Saved entries:
******************************

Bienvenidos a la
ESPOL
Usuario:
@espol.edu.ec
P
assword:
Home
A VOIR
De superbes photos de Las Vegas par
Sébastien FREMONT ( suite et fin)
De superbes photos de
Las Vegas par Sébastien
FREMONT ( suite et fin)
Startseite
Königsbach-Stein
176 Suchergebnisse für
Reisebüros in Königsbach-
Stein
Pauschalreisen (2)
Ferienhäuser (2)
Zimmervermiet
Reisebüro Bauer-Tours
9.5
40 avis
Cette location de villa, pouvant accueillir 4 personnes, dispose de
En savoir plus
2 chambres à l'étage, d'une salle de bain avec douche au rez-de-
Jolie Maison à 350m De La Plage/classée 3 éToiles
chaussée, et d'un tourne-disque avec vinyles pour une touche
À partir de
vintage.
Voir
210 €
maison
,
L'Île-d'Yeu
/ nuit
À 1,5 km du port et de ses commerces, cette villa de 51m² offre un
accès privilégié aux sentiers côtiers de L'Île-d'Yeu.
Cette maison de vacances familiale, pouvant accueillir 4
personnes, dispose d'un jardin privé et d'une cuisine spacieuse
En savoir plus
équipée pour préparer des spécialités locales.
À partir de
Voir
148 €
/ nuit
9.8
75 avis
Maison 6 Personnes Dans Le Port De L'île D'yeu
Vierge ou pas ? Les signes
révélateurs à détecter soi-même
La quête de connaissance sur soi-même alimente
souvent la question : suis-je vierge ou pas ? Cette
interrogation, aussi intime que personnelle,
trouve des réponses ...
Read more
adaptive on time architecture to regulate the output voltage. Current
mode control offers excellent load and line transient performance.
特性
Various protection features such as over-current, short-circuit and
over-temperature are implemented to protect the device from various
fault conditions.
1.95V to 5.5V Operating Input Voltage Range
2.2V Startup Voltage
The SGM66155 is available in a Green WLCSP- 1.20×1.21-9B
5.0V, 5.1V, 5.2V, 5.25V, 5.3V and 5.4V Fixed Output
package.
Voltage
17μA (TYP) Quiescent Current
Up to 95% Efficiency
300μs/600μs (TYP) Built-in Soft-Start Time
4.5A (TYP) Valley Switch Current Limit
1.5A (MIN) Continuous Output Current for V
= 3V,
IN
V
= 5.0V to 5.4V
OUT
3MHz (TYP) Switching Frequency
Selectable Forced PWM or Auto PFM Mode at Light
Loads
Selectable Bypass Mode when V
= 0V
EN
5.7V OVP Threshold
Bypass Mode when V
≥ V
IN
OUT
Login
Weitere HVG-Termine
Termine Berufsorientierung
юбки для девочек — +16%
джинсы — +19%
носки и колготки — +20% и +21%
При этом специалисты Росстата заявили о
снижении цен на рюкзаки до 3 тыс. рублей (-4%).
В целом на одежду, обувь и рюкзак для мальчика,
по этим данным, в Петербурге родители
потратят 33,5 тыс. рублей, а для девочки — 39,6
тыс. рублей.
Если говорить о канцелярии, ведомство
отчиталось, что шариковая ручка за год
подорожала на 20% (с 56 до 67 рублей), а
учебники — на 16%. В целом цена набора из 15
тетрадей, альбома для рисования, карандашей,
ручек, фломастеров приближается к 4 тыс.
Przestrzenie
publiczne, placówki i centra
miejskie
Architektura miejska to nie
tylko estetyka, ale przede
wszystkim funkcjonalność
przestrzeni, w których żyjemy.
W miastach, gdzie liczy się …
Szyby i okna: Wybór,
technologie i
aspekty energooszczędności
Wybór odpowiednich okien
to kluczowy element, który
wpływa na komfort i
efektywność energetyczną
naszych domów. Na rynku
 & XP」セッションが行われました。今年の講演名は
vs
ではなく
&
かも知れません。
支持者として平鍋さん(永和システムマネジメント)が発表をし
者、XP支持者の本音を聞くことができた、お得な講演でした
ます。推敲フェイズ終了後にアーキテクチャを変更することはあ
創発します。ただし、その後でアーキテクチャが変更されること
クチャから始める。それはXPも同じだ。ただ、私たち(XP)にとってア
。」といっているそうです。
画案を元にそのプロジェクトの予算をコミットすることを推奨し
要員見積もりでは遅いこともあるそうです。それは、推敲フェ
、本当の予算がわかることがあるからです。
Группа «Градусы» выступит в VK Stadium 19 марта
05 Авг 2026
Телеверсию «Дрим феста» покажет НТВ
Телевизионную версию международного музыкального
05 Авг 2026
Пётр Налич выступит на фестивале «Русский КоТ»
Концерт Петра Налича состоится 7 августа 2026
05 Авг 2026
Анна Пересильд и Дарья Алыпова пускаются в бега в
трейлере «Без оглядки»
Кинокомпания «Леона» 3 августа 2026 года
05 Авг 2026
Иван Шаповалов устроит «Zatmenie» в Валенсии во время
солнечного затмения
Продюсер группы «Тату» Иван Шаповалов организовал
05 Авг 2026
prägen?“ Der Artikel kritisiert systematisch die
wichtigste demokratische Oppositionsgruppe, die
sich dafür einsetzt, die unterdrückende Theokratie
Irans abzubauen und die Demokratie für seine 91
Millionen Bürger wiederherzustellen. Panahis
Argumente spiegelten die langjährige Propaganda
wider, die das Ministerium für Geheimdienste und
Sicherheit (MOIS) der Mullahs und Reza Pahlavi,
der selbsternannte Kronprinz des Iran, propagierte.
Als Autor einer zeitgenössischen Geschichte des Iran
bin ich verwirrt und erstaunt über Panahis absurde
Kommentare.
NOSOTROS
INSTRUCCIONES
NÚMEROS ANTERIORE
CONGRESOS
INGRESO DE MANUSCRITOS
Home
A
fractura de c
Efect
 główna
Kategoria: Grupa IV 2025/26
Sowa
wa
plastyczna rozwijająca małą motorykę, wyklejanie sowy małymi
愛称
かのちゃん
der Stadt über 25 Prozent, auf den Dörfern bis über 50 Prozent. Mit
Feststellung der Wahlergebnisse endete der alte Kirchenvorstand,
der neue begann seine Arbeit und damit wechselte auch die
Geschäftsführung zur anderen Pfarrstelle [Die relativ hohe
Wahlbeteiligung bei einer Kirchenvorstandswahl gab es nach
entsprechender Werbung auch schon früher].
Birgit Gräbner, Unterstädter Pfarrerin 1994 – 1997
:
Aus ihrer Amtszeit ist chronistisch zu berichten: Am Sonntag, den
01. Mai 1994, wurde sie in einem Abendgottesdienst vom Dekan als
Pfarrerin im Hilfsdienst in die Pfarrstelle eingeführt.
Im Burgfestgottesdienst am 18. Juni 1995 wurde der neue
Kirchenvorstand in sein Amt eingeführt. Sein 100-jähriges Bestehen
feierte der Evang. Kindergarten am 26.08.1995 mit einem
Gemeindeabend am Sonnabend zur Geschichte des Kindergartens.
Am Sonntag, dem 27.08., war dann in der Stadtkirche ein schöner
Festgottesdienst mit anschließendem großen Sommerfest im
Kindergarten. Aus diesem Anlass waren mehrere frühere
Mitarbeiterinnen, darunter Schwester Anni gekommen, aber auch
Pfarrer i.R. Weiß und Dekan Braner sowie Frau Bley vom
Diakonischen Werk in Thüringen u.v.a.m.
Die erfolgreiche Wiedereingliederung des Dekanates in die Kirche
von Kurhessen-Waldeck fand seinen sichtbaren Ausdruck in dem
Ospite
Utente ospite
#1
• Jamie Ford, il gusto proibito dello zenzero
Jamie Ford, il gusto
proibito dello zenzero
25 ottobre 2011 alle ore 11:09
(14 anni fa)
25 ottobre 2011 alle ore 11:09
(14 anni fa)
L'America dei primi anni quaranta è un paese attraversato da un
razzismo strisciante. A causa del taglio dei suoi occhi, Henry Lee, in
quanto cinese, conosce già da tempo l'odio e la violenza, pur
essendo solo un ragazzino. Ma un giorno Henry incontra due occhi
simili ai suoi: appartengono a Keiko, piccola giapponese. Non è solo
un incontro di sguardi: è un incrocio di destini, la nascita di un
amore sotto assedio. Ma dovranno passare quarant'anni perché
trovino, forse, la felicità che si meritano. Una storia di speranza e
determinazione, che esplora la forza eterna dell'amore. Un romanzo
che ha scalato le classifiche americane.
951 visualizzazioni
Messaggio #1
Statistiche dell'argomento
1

******************************

*What is being asked:*
Wherever a line above includes the string "Bypass", count it; give only the final tally.

*Solution:*
2